人の波が戻る中、関係者は5類移行後の対応を模索してきた。市は鶴ケ城などの観光施設で検温器や消毒液の設置を続ける方針だ。担当者は「マスク着用は既に個人の判断だが、使い続けている人が多い。検温器などを設置した方が安心感につながる」と話す。
市内の東山温泉の原瀧は全スタッフがマスクを着用していたが、移行後は接客担当に限定し、フロント係は例外とした。総支配人の平賀茂美さん(68)は「お客さまに『このホテルはマスク着用が必要だ』と無言の圧力を与えないようにしなければならない」と気を使う。
■厳しい経営
いわき市のいわき湯本温泉の吹の湯旅館では、連休中も団体客の受け入れや宿泊を問い合わせる電話が鳴り続けたが、予約を断ることもあった。
今は人手不足が悩みの種だ。これまでは20人以上の団体客を断り、47室のうち十数室を食事部屋として使ってきた。15人ほどいた客室担当の従業員は8人になった。若女将(おかみ)の若松久美子さん(48)は「対応できる従業員が足りないため、満室にはできない」ともどかしさを募らせる。

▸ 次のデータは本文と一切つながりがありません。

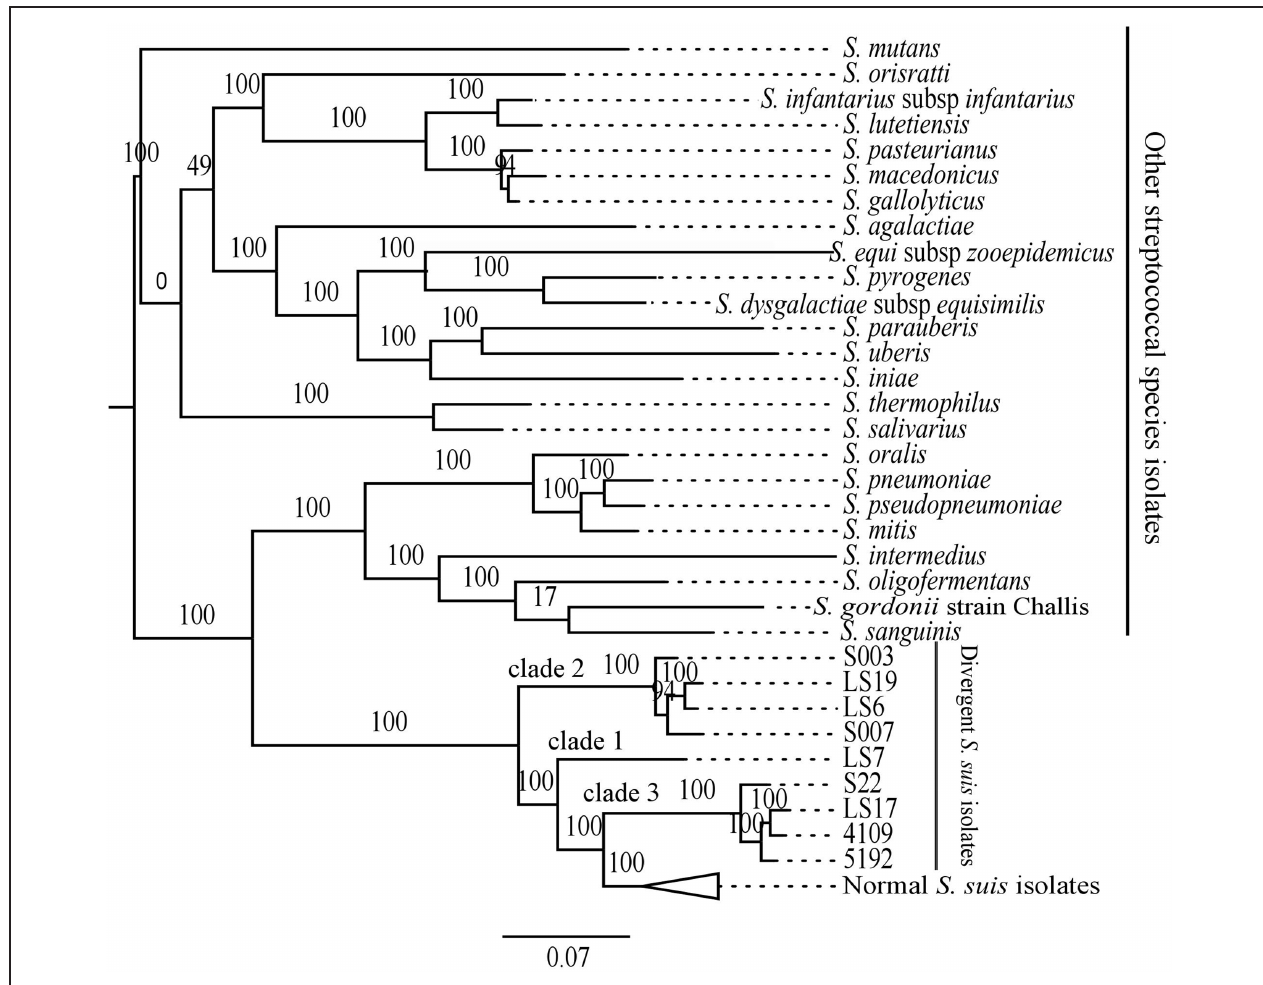
FIGURE 3 | Maximum likelihood phylogenetic comparison of the divergent isolates and representatives of the other 24 streptococcal species isolates, including 73 normal S. suis , based on shared subset of 132 genes. The branches with the normal S. suis isolates have been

今後、人の往来はさらに活発になると予想されるが、観光・宿泊関係者は楽観視していない。事業継続のため多額の借金を余儀なくされた旅館・ホテルは少なくないためだ。県内のホテル関係者によると、全国で債務超過となった施設数は2019年度は約26%だったが、2021年度は約1・5倍の約38%に増えたとする業界団体の調査があるという。「宿泊客は増えたが、売り上げは期待したほどではない。先行きが明るいとはまだ感じない」と打ち明ける。
観光業界を支援する政府事業の全国旅行支援は今後も続くが、県は予算額が上限に達したため「福島県『来て。』割」の予約受け付けを終了した。浜通りの旅館経営者は「国や県には、需要回復の起爆剤となるような施策を継続してほしい」と訴える。